No. Many studies suggest that the load of sweetener that sugar free or light juices have can cause more hunger and also raise insulin levels because the brain does not distinguish between sugar and sweetener. On the other hand they contain chemicals that can sabotage the natural eating process that we seek with this plan.
Natural juices should not be consumed either because they are high in fructose which is metabolized in the liver and converted into fat.
- CAN I DRINK DIET COLA OR OTHER SODAS?
No. The reasons are many! The chemicals, the sweetener, the gas ... if you really cannot quit it, you may drink a maximum of 3 glasses of soda per week. But we are sure you're able to quit sodas!
- WHAT SHOULD I DO IF I HAVE TO EAT OUT?
You try to eat as similar to your plan as possible. Protein with salad and vegetables and a portion of healthy fats like half avocado or an egg or 30 grams of nuts or seeds or a tablespoon of raw olive or coconut oil.
- EXAMPLES OF BERRIES
Strawberries, blueberries, blackberries, cranberries, cherry, cherries, raspberries.
If for some absolutely extraordinary reason you need to skip your plan directions, you must do it only for one meal. NOT A WHOLE DAY. ONLY ONE MEAL. And then you resume your plan normally.

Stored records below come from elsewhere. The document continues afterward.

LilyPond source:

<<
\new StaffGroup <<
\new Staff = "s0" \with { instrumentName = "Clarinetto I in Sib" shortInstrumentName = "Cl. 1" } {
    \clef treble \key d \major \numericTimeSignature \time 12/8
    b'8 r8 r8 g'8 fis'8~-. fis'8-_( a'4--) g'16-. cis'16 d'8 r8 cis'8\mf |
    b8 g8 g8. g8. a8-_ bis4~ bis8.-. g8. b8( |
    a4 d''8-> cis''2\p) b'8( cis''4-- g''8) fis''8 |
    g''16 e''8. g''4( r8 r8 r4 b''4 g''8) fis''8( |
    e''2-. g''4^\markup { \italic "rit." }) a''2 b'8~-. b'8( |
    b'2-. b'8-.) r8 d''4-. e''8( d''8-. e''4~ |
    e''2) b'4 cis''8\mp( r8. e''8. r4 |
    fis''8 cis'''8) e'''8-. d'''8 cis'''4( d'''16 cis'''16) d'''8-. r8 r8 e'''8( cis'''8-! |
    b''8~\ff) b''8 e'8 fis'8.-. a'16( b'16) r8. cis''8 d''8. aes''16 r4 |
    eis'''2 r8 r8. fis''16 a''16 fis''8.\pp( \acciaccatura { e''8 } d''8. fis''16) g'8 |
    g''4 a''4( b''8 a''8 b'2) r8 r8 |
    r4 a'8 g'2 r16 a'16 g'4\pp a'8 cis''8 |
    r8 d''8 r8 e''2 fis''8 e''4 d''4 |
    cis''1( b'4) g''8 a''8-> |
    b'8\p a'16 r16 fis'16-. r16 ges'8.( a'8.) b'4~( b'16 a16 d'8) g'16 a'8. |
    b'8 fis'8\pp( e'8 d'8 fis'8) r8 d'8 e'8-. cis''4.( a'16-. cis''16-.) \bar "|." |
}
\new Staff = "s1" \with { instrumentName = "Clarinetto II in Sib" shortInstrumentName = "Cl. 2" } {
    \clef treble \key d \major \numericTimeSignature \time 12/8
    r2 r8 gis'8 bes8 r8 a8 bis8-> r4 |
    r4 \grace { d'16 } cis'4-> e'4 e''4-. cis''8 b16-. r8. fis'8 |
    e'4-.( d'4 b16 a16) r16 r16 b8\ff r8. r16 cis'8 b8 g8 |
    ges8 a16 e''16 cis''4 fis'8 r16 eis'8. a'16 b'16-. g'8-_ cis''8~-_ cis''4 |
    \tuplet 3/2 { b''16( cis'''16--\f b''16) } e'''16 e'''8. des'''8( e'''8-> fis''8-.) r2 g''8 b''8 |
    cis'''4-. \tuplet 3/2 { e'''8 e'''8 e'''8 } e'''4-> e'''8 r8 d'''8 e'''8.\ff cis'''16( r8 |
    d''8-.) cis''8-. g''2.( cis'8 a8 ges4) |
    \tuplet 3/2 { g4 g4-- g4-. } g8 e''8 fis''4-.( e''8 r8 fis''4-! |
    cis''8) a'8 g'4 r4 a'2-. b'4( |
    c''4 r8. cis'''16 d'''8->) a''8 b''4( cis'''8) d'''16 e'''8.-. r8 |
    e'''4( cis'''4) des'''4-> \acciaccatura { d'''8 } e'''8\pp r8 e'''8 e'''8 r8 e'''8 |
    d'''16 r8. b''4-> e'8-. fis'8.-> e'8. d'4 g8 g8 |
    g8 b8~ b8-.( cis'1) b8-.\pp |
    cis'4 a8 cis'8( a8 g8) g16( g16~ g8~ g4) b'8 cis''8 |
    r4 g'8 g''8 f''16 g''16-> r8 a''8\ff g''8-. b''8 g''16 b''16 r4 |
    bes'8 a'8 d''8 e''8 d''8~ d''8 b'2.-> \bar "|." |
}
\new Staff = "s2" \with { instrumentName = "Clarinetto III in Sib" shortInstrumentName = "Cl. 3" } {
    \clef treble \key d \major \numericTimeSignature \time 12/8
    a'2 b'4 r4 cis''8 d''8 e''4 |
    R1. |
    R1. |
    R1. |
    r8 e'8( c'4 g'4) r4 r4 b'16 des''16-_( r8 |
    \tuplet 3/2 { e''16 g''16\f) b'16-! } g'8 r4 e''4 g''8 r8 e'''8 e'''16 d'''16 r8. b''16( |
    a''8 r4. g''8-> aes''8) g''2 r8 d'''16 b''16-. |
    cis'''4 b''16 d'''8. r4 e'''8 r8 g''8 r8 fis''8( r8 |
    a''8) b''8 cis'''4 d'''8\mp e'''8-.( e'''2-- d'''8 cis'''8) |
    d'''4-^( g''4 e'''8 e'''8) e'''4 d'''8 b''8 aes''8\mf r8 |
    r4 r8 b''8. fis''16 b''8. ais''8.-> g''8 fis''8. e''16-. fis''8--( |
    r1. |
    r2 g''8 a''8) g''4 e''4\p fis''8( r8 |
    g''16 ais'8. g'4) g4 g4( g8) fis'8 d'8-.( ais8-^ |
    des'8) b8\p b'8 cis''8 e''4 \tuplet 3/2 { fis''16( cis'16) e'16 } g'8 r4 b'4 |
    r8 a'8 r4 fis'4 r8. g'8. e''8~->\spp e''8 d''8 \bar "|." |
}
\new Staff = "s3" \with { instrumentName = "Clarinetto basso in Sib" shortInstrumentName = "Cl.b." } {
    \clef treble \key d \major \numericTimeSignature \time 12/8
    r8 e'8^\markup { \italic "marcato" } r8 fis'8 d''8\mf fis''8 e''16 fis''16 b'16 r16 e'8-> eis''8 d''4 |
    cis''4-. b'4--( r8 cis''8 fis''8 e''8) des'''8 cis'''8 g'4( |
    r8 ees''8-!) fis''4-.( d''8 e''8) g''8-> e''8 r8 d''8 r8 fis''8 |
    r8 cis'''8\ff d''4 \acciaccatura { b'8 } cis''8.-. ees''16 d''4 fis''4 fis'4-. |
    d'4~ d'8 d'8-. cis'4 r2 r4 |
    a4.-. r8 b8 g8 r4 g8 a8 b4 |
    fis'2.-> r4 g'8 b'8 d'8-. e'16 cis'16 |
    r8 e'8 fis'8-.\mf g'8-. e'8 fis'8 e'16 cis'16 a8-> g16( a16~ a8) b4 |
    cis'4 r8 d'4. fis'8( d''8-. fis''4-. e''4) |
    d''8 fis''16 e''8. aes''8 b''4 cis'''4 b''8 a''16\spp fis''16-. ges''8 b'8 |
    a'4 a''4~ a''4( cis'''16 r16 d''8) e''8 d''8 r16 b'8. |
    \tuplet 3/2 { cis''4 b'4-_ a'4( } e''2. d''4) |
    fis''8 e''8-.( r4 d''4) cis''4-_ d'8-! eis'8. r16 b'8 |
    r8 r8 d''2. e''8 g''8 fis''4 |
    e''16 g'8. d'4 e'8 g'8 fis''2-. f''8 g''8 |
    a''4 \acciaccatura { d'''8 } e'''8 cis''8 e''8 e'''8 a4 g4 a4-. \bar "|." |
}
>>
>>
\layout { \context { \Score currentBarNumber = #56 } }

- If you have constipation problems you can add a tablespoon of ground flaxseed to your salad once a day. If it is not enough, add a tablespoon of ground flaxseed to your salad twice a day (lunch and dinner).
- You can also choose to add a tablespoon of apple cider vinegar (the most organic or natural one available) to a big glass of water and drink it first thing in the morning.
- If the problem persists, you can drink 500ml of water with a spoonful of chia seeds between lunch and dinner. (You should leave the chia seeds soaking at least for a couple of hours so that it releases gel and gets hydrated outside of your stomach)
- Another alternative is to drink celery juice once or twice a day.
- In your plan, next to each food you will find the replacements that you can use indistinctly if you do not have the assigned food item or if you prefer to change it. You can also consider the following rules:
- You can change one protein for another while respecting the grams assigned as long as they are lean. Or you may change a protein for 3 whole eggs.
- They are equivalent and replaceable among them: broccoli, asparagus, cauliflower, artichoke, eggplant, green beans, brussel sprouts, mushrooms and zucchini.
- They are equivalent and replaceable among them: almonds, nuts, cashew or any dried fruit. Peanuts don’t have the same properties but it works in case you cannot eat another one. You can also replace nuts for seeds like sunflower, linseed, sesame, chia, etc. Always respecting the assigned grams.
- If you do not eat nuts, you can replace them for half an avocado or 1 whole egg or 7 olives or a tablespoon of raw coconut or olive oil.
- They are equivalent and replaceable among them: 1 apple, 1 orange or 1 pear. Strawberries, berries or Watermelon (80 gr) or any fruit except for banana, mango, melon and pineapple due to their high fructose content.
- Fish: you can choose any fresh or frozen white fish. If you choose salmon, you may consume it maximum twice a week. You may also eat canned tuna as long as you rinse it in the colander to eliminate excess of sodium.
- Seafood: you can change any protein for seafood in the same grams of protein assigned, but maximum twice a week.